R—A los dieciocho hice catequesis para adultos y sentí el deseo de ser monja. El cura tercermundista (el Padre Doro, esa maravilla de persona) que me guiaba, se ocupó de disuadirme: “Muchos son los modos de servir al Señor”, dijo. In illo tempore, (¡tantos años pasaron que parece otra vida!) viví instantes en los que fui deslumbrada por la extraña inmersión en lo que Freud, reconociéndolo como posible pero negándolo de su experiencia personal, llama “sentimiento oceánico”. Tiempo después mi fe cayó y la búsqueda de sentido me llevó hacia el pensamiento oriental. Primero encaré la teoría, después decidí su práctica. Hice zazen (budismo zen japonés) durante cierto tiempo, hasta que advertí que no sentía en mí la posibilidad de continuar el camino. En todo caso, no es mi camino. O no es la manera en la que debo hacerlo. Del budismo, de la construcción mental que generaron en mí las enseñanzas del Buda (cada cual construye su Buda, su Sócrates, su Sartre…), rescato, por encima de todo, más que la idea de la sed y su posibilidad de extinción, la recomendación de seguir el camino del medio. El Camino del Medio es entendido muchas veces como reconciliación de los extremos (la moderación de Epicuro), pero en alguna parte leí, y tomé como bueno para mí, que el camino del medio es no aferrarse a la vida ni desear la muerte. Una preciosa anticipación de la idea freudiana de eros y tánatos, pero con una recomendación explicita: Toma la vida placenteramente cuando te toque vivir, recibe la muerte con aquiescencia cuando te toque morir, sin atar tu voluntad ni a una ni a otra. Es una práctica difícil, pero liberadora. En cuanto a lo místico, creo que siempre está presente en el poema en tanto que éste llega desde lo otro transpersonal: un inconsciente colectivo que se hunde en el alma del mundo. Por supuesto, hablo tan solo de mí y por mí. Hay tantos modos de concebir la poesía como poetas. La singularidad es una constante. Y todo lenguaje una metáfora.

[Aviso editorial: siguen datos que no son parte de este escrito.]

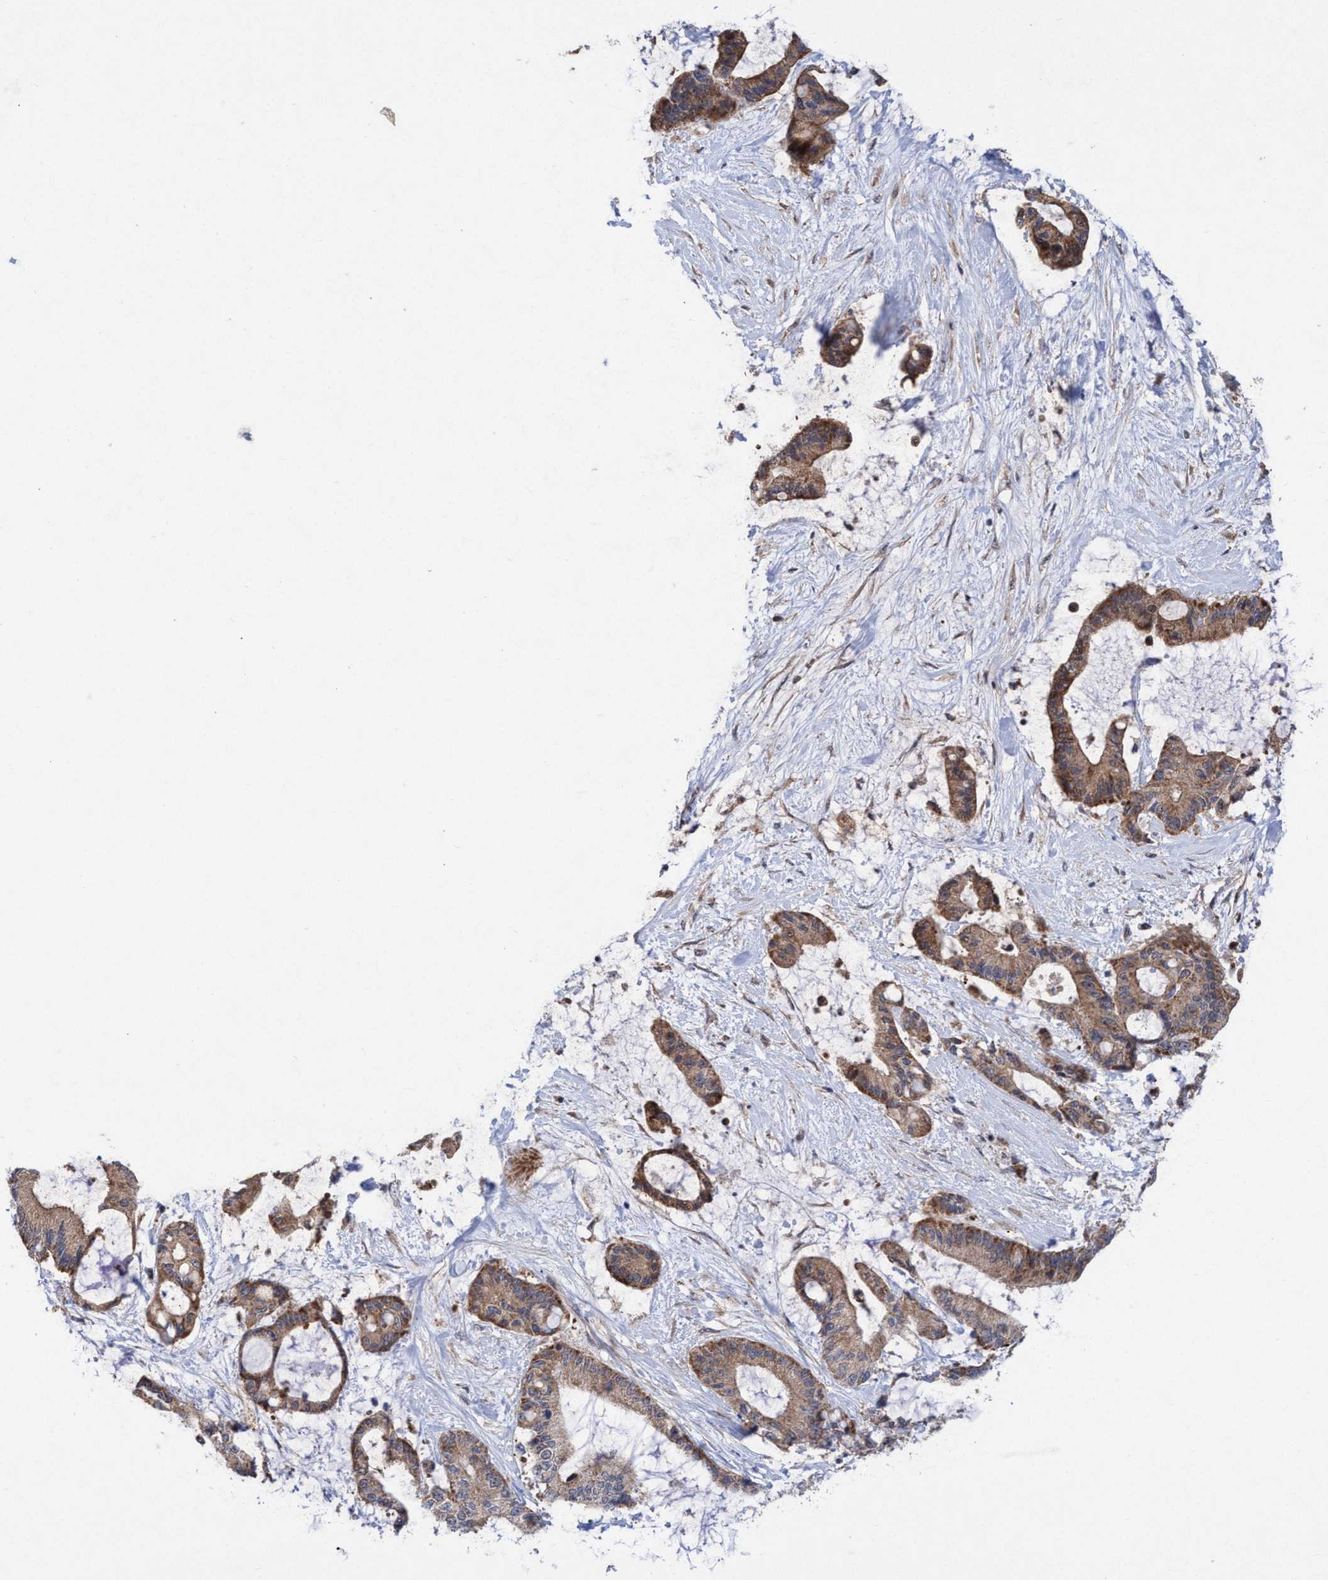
{"staining": {"intensity": "moderate", "quantity": ">75%", "location": "cytoplasmic/membranous"}, "tissue": "liver cancer", "cell_type": "Tumor cells", "image_type": "cancer", "snomed": [{"axis": "morphology", "description": "Cholangiocarcinoma"}, {"axis": "topography", "description": "Liver"}], "caption": "Liver cancer stained with immunohistochemistry (IHC) demonstrates moderate cytoplasmic/membranous positivity in about >75% of tumor cells.", "gene": "P2RY14", "patient": {"sex": "female", "age": 73}}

P—¿Te resistís a creer que en la ciencia estén todas las respuestas?

R—Ervin Laszlo, científico fundador del Club de Budapest, en el 2007 publicó El universo informado, libro en el que plantea un campo de información como la sustancia clave del cosmos. Me fascina la idea, siento que sería hermoso que así fuera. Pero, más allá de esta u otra hipótesis de la física teórica, creo que nunca podremos superar los límites de nuestras categorías cognitivas. ¿Puede sospechar un pez abisal este mundo de superficie? Él está sumergido no solo en las oscuras profundidades marinas sino en la “visión” con la que sus sentidos le permiten concebir el mundo, su mundo. Así nosotros estamos sumergidos en la visión que nuestro sistema cognitivo nos permite concebir. Si tengo que desear: deseo que esa energía sea el alma del mundo (Dios sería un nombre posible, pero muy contaminado), y que el mundo todo sea, como creían los antiguos, un gran ser viviente. Una sola y única sustancia indescifrable. O cognoscible a través de la experiencia mística.


Paralelo al sueño va (viene) desde las profundidades desconocidas o negadas, el poema.

P«Saber que eres y no eres la mente / eres y no eres el cuerpo» ¿Somos más sueño que materia?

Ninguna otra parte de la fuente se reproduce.